Qui, però, anche nel testo veniva (e viene) ribadito che l’attività fisica offre un’alternativa alla chemio, come ci ha mostrato appunto il post di Gianluca Pistore poco sopra. Questo dettaglio è stato ignorato nelle correzioni successive e nell’aggiornamento che imputava ai lettori la responsabilità di una lettura superficiale, e difatti nell’articolo attualmente possiamo ancora leggere di attività fisica che evita la chemio (mentre dove si parla di alternativa è stato almeno aggiunto “…alla chemioterapia necessaria in caso di recidive”, dunque la correzione che viene attribuita al solo sommario è stata fatta anche nel testo dell’articolo, di cui però nell’aggiornamento non si fa menzione; qui potete vedere la versione originale dell’articolo, salvata su Archive).
Non aver presente che molti pazienti oncologici passano il tempo a cercare quelle che potremmo definire scorciatoie salvavita è grave, eppure è sotto l’occhio di tutti. Oltretutto lo stesso professore di oncologia medica intervistato da Repubblica spiega che:
Naturalmente dovremo fare attenzione a calibrare l’attività sullo stato di salute del paziente, sulle sue condizioni cliniche generali. Per questo il fai da te non è consigliato.
Quindi serve un contesto clinico e il supporto medico.
Concludendo
Ho scelto di parlare di questo caso perché credo rappresenti bene il pericoloso confine tra divulgazione e sharebait, materia di cui con BUTAC ultimamente abbiamo spesso cercato di parlare in ambiti professionali, davanti a platee di giornalisti scientifici. Ma forse invece degli autori degli articoli dovremmo parlarne con chi sceglie che titoli dare e come presentarli sui social. Questo modo di fare porterà lettori ma rischia anche di fare danni immensi, finché si tratta di gossip fate pure come vi pare, quando si tratta di medicina le notizie andrebbero trattate con più cura.
Vi rimandiamo all’articolo sul portale Dottore ma è vero che? per ulteriori approfondimenti.

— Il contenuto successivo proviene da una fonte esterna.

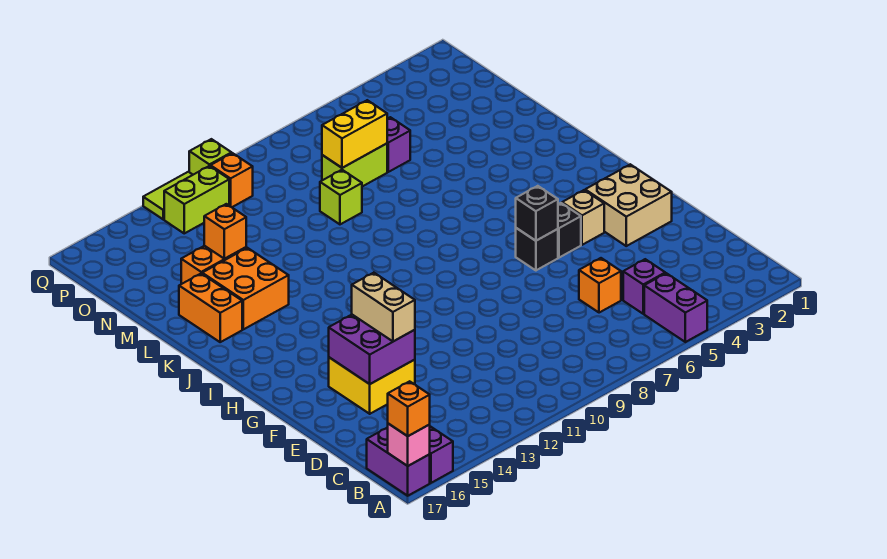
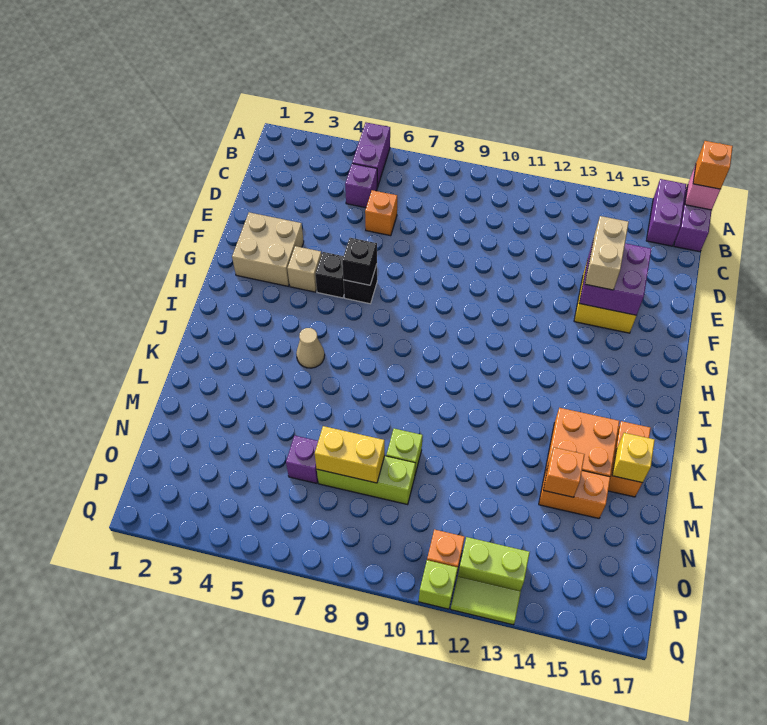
none -> tan 1x1 cone [296,328,325,368]
none -> yellow 1x1 brick [612,433,655,483]
lime 1x2 brick [322,144,387,187] -> lime 1x3 brick [317,456,415,504]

*SHAREBAIT Con il termine sharebait intendiamo un contenuto – solitamente un titolo o un’immagine – progettato appositamente per essere condiviso sui social, facendo leva su emozioni forti come rabbia, speranza, indignazione o stupore. Lo scopo non è informare in modo completo o accurato, ma massimizzare la viralità e generare traffico, spesso a scapito della verità o della chiarezza.